Global banking giant HSBC is cutting 840 IT jobs in the UK, as part of its planned restructuring that would see 8,000 of its employees losing jobs in the country by the end of 2017.
HSBC plans to remove 595 IT workers in Sheffield and 245 people working in IT departments at its offices in London, Leeds and Birmingham.
HSBC UK chief operating officer John Hackett was quoted by The Guardian as saying: “As part of a global relocation exercise, around 840 non-customer-facing IT roles will transfer from the UK to other sites around the world by the end of March 2017. The UK will continue to play an important role in HSBC’s global IT infrastructure, employing several thousand IT professionals.”
In 2015, the lender initiated a three-year restructuring plan to close underperforming business units in order to improve its earnings, where were weighed down by a rise in compliance costs, penalties, and low interest rates.
The cost cutting plan was aimed at reducing its UK headcount by one-sixth. It employed around 47,000 people in Britain by the end of December 2015.
It had also announced a freeze on hiring and pay for all of its global units until the end of 2016. Overall, it plans to reduce costs by $5bn by the end of next year.
However, in January, the bank withdrew its plans to put a freeze on pay revisions after facing criticism from its employees, Independent reported.
The IT job cuts have angered the trade union for UK bank workers, who feel “devastated” for being asked to train overseas successors before they leave the organisation.
HSBC expects the majority of impacted staff to leave the bank by the end of the year, the union said.
The union said that many of the IT workers will be expected to impart training to the recruits based in ‘low cost’ countries in a ‘cynical race to the bottom’.
Unite’s national officer for finance Dominic Hook said: “HSBC’s decision to axe so many IT jobs is as ruthless as it is reckless. For almost a year staff have been left in the dark about their futures, only to be told that before being shown the door they’re expected to train someone in India or China who will do their job for less money.
“It’s a deeply cynical move by a bank which wants to be an ’employer of choice’.

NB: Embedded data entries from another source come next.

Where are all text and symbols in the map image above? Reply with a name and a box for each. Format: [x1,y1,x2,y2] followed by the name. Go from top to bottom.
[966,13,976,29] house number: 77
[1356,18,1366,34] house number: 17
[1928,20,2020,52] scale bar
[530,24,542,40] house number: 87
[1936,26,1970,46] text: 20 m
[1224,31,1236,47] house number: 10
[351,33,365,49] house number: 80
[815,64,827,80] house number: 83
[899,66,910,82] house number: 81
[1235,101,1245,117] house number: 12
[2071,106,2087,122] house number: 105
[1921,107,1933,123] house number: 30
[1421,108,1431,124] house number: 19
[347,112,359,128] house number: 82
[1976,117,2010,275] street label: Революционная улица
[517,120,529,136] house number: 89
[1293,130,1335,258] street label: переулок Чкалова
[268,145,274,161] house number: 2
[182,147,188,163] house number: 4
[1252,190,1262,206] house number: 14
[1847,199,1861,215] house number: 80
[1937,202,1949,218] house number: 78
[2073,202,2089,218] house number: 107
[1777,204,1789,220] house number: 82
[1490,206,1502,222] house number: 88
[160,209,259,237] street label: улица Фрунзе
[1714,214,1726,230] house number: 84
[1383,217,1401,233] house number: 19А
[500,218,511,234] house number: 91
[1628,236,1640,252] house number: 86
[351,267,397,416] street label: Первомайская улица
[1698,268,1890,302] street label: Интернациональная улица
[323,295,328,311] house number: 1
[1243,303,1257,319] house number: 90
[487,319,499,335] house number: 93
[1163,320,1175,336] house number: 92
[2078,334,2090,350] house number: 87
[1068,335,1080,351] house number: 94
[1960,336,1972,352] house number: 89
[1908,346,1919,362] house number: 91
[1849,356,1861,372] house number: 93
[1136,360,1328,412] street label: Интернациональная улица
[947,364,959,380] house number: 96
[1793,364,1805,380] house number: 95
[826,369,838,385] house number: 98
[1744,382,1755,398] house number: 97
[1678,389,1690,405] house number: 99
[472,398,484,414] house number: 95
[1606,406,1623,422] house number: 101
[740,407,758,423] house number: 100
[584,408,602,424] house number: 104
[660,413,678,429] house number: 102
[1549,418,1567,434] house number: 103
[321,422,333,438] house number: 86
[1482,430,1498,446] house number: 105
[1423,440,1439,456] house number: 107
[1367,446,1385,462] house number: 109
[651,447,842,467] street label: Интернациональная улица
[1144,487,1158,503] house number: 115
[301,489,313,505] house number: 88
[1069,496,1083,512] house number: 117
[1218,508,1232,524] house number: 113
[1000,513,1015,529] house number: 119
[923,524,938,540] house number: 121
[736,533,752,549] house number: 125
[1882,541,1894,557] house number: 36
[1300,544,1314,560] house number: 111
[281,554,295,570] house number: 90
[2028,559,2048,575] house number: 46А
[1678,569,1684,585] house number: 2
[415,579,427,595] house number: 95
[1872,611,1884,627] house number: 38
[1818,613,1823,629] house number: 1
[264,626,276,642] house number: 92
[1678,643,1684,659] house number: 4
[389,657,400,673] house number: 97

“Offshoring IT jobs to so-called ‘low-cost economies’ is extremely short-sighted. As IT glitches across the banks continue to prove, it is ultimately the customers who will suffer the consequences.

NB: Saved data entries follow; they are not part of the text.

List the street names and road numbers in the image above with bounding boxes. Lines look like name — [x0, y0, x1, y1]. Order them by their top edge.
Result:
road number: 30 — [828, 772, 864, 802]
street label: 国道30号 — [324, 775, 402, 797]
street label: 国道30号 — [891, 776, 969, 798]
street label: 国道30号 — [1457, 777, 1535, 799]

“Unite will continue to support our members throughout this process and work with our sister international trade unions to end this cynical race to the bottom.”
The bank’s profit declined 18% fall in the first quarter this year, as volatile conditions in the global markets hurt its revenue performance in the first two months of 2016.

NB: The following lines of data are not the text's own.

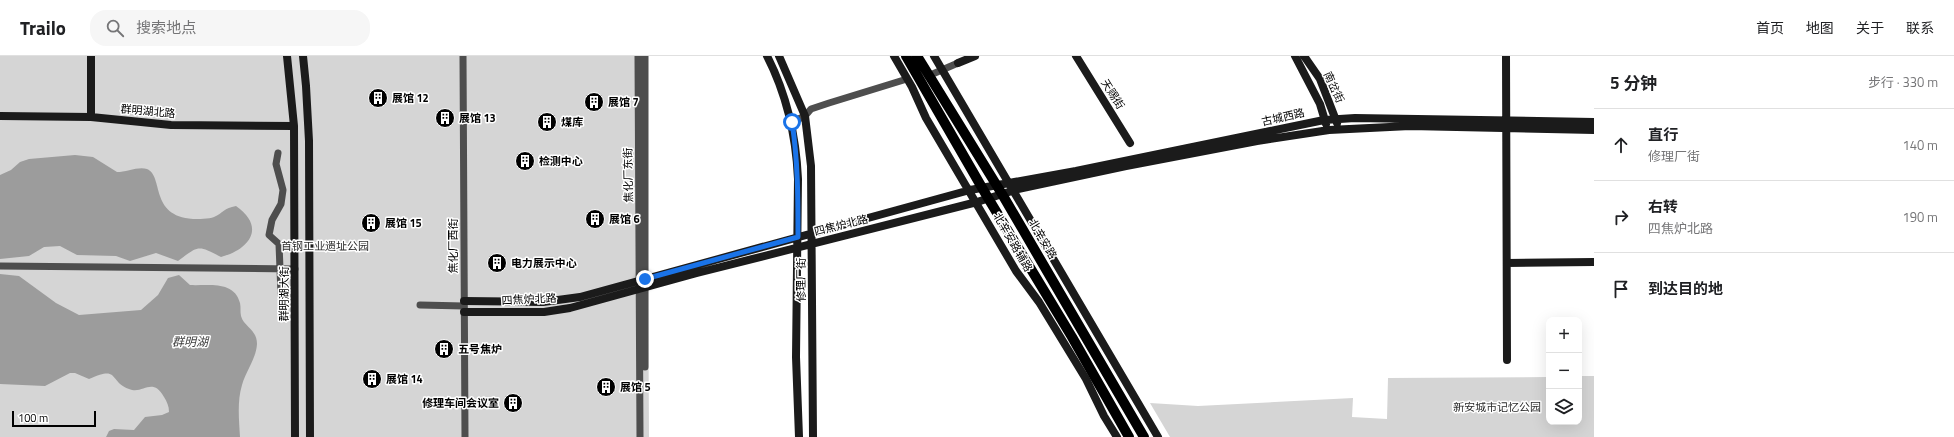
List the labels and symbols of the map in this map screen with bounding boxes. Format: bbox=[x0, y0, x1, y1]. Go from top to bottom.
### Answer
street label: 南岔街 bbox=[1320, 69, 1348, 105]
street label: 天赐街 bbox=[1097, 76, 1129, 112]
building icon: 展馆 12 bbox=[367, 87, 389, 109]
place label: 展馆 12 bbox=[392, 90, 429, 106]
building icon: 展馆 7 bbox=[583, 91, 605, 113]
place label: 展馆 7 bbox=[608, 94, 639, 110]
street label: 群明湖北路 bbox=[120, 101, 176, 121]
street label: 古城西路 bbox=[1260, 104, 1306, 130]
building icon: 展馆 13 bbox=[434, 107, 456, 129]
place label: 展馆 13 bbox=[459, 110, 496, 126]
building icon: 煤库 bbox=[536, 111, 558, 133]
route start bbox=[783, 113, 801, 131]
place label: 煤库 bbox=[561, 114, 583, 130]
street label: 焦化厂东街 bbox=[620, 147, 636, 203]
building icon: 检测中心 bbox=[514, 150, 536, 172]
place label: 检测中心 bbox=[539, 153, 583, 169]
building icon: 展馆 6 bbox=[584, 208, 606, 230]
street label: 北辛安路辅路 bbox=[990, 209, 1036, 275]
place label: 展馆 6 bbox=[609, 211, 640, 227]
street label: 四焦炉北路 bbox=[812, 211, 870, 239]
building icon: 展馆 15 bbox=[360, 212, 382, 234]
place label: 展馆 15 bbox=[385, 215, 422, 231]
street label: 北辛安路 bbox=[1025, 216, 1061, 262]
street label: 焦化厂西街 bbox=[445, 219, 461, 274]
park label: 首钢工业遗址公园 bbox=[281, 238, 369, 254]
building icon: 电力展示中心 bbox=[486, 252, 508, 274]
place label: 电力展示中心 bbox=[511, 255, 577, 271]
street label: 修理厂街 bbox=[793, 258, 809, 302]
street label: 群明湖大街 bbox=[276, 267, 292, 322]
route end bbox=[636, 270, 654, 288]
street label: 四焦炉北路 bbox=[501, 290, 557, 308]
water label: 群明湖 bbox=[172, 332, 210, 351]
building icon: 五号焦炉 bbox=[433, 338, 455, 360]
place label: 五号焦炉 bbox=[458, 341, 502, 357]
building icon: 展馆 14 bbox=[361, 368, 383, 390]
place label: 展馆 14 bbox=[386, 371, 423, 387]
building icon: 展馆 5 bbox=[595, 376, 617, 398]
place label: 展馆 5 bbox=[620, 379, 651, 395]
building icon: 修理车间会议室 bbox=[502, 392, 524, 414]
place label: 修理车间会议室 bbox=[422, 395, 499, 411]
park label: 新安城市记忆公园 bbox=[1453, 399, 1541, 415]
scale bar bbox=[12, 409, 96, 428]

Profit earned by Britain’s biggest bank dropped to $4.3bn in the March quarter from $5.26bn in the same quarter a year earlier. Its revenue fell by 5.8% to $14.98bn, as its clients’ activity was hit by uncertainty in the markets.
Earlier this year, the bank announced to keep its headquarters in London after contemplating to shift it to Hong Kong in a bid to escape from the huge taxes imposed by the UK authorities.